Among the reports of interest was Kim Eng's 'hold' on China Hongxing Sports that was also the broker's final recommendation for now.
Describing the 78 per cent plunge in Q3 profit to 23 million renminbi (S$4.7 million) compared to last year as being way below expectations, Kim Eng said the company is now facing the worst combination possible of weak sales and escalating costs.
'There is now much price upside even after factoring in an earnings recovery in FY10 on an 8x earnings multiple. We are ceasing coverage of the stock as we see high risks and a lack in earnings catalysts until 2H 2010,' said Kim Eng. The stock yesterday dropped 1.5 cents to 16.5 cents with 50 million done.
The local broker also issued a 'hold' on Raffles Education after the latter announced a 55 per cent drop in Q1 profit to $14 million that fell short of expectatios and was said to be another test of investors' patience. After lowering its earnings estimates by 30 per cent for the next two years, Kim Eng's new target price for REH is 51 cents, which is 20x FY10 estimated earnings. The counter yesterday lost 3 cents at 43 cents.
Elsewhere, shares of water treatment firm Hyflux finished 9 cents down to $3.03 after the company reported Q3 results that OCBC Investment Research described as 'slightly muted'. The broker also said in view of Hyflux's weaker revenue growth, it has cut its FY09 and FY10 sales estimates by 15.6 per cent and 4.7 per cent respectively.
'But due to the better margins outlook, we have largely kept our earnings estimates unchanged. As we are also pushing out our valuation from 22x blended FY09/FY10 EPS to FY10 EPS, our fair value improves from $3.30 to $3.48. Maintain 'buy',' said OCBC Investment Research.
In its Traders Spectrum yesterday, DBS-Vickers said it expects Wall Street and all markets to be quiet ahead of Friday's key US employment figures.

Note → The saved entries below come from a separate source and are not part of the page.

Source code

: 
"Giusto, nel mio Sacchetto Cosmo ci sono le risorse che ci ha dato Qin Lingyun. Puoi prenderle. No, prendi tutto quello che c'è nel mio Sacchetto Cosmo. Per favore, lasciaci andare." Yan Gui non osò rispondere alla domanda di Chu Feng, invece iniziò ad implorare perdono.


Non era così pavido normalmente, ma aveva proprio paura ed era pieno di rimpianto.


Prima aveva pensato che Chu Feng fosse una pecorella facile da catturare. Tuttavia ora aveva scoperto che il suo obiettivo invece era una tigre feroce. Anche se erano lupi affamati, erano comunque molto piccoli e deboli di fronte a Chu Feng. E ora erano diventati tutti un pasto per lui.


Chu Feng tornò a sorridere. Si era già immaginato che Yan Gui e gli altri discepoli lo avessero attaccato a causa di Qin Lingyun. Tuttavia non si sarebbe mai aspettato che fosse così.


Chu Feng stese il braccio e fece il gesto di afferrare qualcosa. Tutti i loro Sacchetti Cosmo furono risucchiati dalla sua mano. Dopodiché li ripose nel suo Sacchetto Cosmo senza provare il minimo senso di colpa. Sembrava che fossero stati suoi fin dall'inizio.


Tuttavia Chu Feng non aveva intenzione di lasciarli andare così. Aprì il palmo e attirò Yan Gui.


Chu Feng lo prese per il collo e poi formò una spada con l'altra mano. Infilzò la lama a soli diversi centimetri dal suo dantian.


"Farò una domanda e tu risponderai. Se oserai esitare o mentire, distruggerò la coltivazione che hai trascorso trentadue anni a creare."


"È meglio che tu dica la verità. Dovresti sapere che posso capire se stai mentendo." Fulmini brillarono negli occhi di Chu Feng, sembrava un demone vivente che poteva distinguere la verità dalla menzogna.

'A tight range within the 15-day (currently at 2,660) and the 65-day (currently at 2,609) exponential moving average (EMA) is seen in the immediate term with the consolidation trend still intact. There is no change in our technical view that the STI has downside risk to its 200-day EMA near 2,400 before the consolidation trend ends and the major uptrend resumes,' said DBSV.